Todas las religiones hablan de la muerte y del más allá, pero en general proclaman que debes llevar una vida buena para estar preparado para la eternidad. Sin embargo, cuando se acerca la muerte, todos sabemos que no hemos hecho ni de lejos lo mejor que podíamos hacer; no hemos vivido como debíamos. Así que nos quedamos, con razón, esclavizados por el miedo a la muerte hasta el final.
El cristianismo es diferente. No te deja enfrentarte a la muerte por tu cuenta, levantando tu historial de vida y esperando que sea suficiente. En cambio, te da un Campeón que ha vencido a la muerte, que te perdona y te cubre con Su amor.
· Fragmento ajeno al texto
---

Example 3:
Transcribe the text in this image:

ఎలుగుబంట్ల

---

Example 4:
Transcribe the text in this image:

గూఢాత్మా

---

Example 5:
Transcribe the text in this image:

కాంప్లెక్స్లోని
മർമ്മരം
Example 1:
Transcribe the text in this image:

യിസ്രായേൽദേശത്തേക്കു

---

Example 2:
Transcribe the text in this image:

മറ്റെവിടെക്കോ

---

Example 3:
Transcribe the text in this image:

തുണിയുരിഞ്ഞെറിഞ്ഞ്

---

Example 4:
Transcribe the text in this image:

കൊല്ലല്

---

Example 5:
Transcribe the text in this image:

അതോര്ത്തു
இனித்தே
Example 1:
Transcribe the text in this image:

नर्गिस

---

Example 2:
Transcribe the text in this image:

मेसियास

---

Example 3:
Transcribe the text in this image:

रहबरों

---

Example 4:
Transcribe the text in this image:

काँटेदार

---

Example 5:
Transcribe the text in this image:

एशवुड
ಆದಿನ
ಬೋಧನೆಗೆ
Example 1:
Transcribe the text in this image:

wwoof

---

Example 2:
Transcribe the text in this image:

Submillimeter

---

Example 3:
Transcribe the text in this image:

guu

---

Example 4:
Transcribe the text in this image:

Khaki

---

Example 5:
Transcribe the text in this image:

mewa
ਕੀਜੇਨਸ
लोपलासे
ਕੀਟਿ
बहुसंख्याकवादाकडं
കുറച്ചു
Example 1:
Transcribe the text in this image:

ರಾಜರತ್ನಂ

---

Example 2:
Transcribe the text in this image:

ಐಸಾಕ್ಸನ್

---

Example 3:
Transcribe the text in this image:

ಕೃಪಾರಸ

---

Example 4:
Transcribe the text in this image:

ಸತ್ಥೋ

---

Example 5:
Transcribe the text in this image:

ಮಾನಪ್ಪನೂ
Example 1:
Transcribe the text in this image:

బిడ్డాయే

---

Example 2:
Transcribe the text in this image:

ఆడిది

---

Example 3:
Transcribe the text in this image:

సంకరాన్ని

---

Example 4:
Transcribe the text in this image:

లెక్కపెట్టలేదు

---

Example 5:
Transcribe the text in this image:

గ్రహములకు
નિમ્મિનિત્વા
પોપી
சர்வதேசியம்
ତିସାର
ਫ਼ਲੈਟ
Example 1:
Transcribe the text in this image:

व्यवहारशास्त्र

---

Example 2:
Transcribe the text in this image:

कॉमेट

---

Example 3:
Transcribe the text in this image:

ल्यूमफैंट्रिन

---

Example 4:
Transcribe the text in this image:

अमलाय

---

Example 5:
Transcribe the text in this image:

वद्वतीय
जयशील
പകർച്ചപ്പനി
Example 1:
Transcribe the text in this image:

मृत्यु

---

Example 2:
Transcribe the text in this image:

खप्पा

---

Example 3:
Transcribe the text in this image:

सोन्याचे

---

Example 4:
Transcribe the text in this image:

Te enfrentas a la muerte «en Él» y con su historial perfecto (Fil 3:9). En la medida en que creemos, conocemos y abrazamos eso, somos liberados del poder de la muerte.
Por eso, cuando Hamlet hablaba de la muerte como «el país desconocido y del que ningún viajero regresa», estaba equivocado. Alguien ha regresado de la muerte. Jesucristo ha destruido el poder de la muerte y «se ha abierto una grieta en los despiadados muros del mundo» para nosotros. Cuando, por la fe, comprendemos esto, ya no tenemos que temer a las tinieblas.
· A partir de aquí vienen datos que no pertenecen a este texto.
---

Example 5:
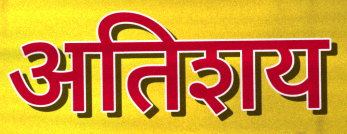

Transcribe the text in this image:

अतिशय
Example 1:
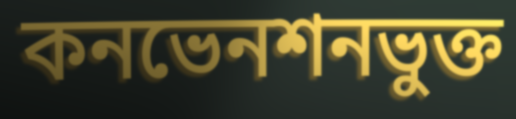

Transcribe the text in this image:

কনভেনশনভুক্ত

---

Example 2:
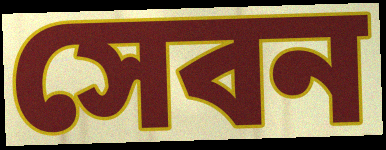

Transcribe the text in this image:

সেবন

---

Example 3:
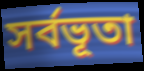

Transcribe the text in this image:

সর্বভূতা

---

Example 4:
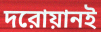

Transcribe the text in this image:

দরোয়ানই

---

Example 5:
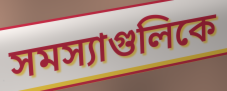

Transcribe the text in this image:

সমস্যাগুলিকে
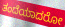
ತಂದೆಯಾದರೋ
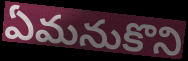
ఏమనుకొని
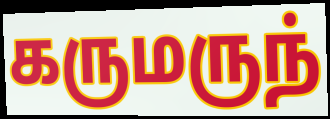
கருமருந்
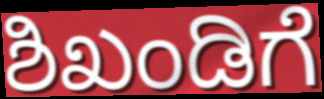
ಶಿಖಂಡಿಗೆ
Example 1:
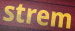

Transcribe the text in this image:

strem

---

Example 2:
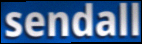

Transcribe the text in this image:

sendall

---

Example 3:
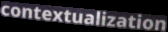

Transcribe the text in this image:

contextualization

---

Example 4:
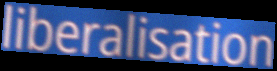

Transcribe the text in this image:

liberalisation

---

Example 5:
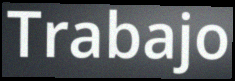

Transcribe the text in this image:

Trabajo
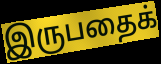
இருபதைக்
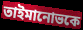
তাইমানোভকে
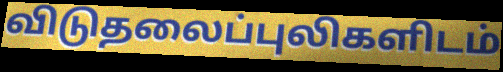
விடுதலைப்புலிகளிடம்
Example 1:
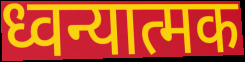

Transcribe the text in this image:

ध्वन्यात्मक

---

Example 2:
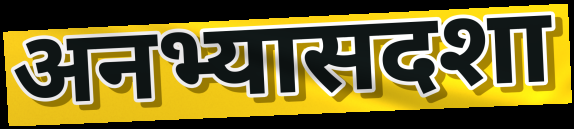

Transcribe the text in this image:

अनभ्यासदशा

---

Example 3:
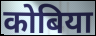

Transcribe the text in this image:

कोबिया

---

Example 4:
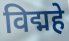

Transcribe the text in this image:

विद्महे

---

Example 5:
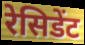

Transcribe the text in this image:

रेसिडेंट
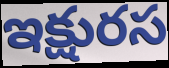
ఇక్షురస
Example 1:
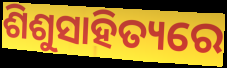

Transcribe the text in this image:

ଶିଶୁସାହିତ୍ୟରେ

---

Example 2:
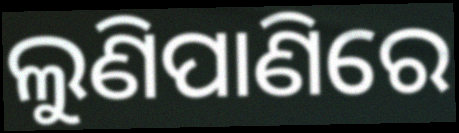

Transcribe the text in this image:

ଲୁଣିପାଣିରେ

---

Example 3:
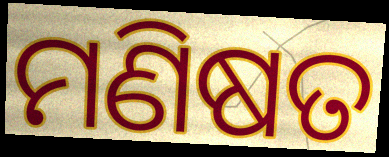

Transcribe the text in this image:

ମଣିଷତ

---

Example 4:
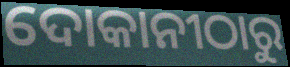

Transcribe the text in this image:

ଦୋକାନୀଠାରୁ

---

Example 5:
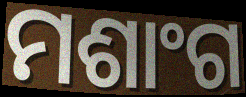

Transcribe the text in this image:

ମଶାଂଗ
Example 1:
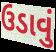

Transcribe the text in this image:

ઉડાવું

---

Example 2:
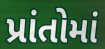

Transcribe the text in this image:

પ્રાંતોમાં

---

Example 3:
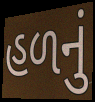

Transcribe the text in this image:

હળનું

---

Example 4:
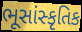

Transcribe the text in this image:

ભૂસાંસ્કૃતિક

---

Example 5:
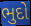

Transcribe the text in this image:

ભુદો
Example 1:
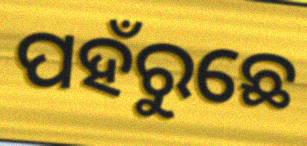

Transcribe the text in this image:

ପହଁରୁଛେ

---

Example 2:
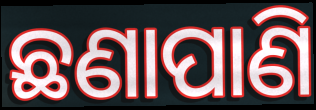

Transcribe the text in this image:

ଛଣାପାଣି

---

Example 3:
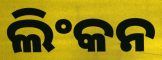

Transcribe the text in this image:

ଲିଂକନ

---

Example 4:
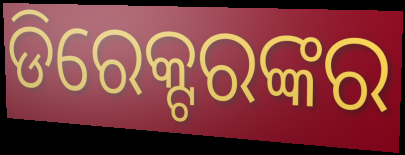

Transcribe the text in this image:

ଡିରେକ୍ଟରଙ୍କର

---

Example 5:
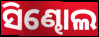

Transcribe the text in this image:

ସିଣ୍ଢୋଲ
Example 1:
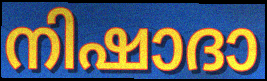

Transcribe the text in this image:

നിഷാദാ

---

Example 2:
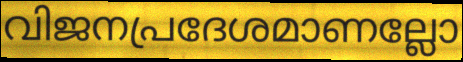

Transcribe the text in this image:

വിജനപ്രദേശമാണല്ലോ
El apóstol Pablo escribió estas famosas líneas:
¿Dónde está, oh muerte, tu victoria?
¿Dónde, oh sepulcro, tu aguijón? (1 Co 15:55)
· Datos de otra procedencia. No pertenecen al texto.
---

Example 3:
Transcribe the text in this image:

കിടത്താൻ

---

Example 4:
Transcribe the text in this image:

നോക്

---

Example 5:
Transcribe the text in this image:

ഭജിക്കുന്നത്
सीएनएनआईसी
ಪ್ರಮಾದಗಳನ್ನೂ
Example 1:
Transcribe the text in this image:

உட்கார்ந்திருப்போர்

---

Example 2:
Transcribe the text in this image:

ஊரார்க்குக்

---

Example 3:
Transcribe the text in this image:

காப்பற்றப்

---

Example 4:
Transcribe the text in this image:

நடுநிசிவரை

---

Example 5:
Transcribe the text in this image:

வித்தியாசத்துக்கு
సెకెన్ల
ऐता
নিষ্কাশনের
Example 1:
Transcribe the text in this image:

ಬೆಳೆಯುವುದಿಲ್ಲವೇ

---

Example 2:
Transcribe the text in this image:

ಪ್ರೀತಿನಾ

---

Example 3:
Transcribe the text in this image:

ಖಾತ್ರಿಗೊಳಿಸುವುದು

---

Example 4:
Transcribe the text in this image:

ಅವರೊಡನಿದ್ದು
Pablo no se enfrenta a la muerte con estoicismo. Se burla de ella. ¿Cómo puede alguien en su sano juicio mirar al enemigo más poderoso de la humanidad y burlarse de él? Pablo da inmediatamente la respuesta: «El aguijón de la muerte es el pecado, y el poder del pecado es la ley; pero a Dios gracias, que nos da la victoria por medio de nuestro Señor Jesucristo» (1 Co 15:56-57). Pablo dice que el «aguijón de la muerte» (como dice Hamlet) es nuestra conciencia, nuestro sentido del pecado y del juicio ante la ley moral. Pero Cristo lo ha quitado, o más exactamente, lo ha asumido por todos los que creen.
La sombra de muerte
Donald Grey Barnhouse era el ministro de la Décima Iglesia Presbiteriana de Filadelfia cuando su esposa, de apenas treinta años, murió de cáncer, dejándole con cuatro hijos menores de doce años. Cuando conducía con sus hijos hacia el funeral, un gran camión pasó junto a ellos en el carril izquierdo, proyectando su sombra sobre ellos. Barnhouse preguntó a todos en el auto: «¿Prefieren ser atropellados por el camión o por la sombra del camión?». Su hijo de once años respondió: «Por la sombra, por supuesto». Su padre concluyó: «Pues eso es lo que le ha pasado a tu madre… Solo la sombra de la muerte ha pasado sobre ella, porque la muerte como tal atropelló a Jesús».
El aguijón de la muerte es el pecado, y el veneno entró en Jesús.
Así que cualquier hombre o mujer cristiano tiene el poder de triunfar sobre la muerte de esta manera. Una vez estaba hablando con un amigo sobre su esposa, que padecía una enfermedad crónica, y que una y otra vez había desafiado las predicciones médicas y había «vencido a la muerte». Ahora estaba muy enferma de nuevo, con la posibilidad real de que esta vez no saliera adelante. Hablando con su esposo estuvimos de acuerdo en que, pase lo que pase, un creyente siempre vence a la muerte, se muera o no, porque Jesucristo la ha derrotado, y ahora lo único que puede hacer es hacernos más felices y amados de lo que jamás hemos sido.
Si Jesús murió para que no tengas que pagar por nada de tu pasado y ha resucitado para ser tu Salvador viviente, entonces ¿qué puede hacerte la muerte?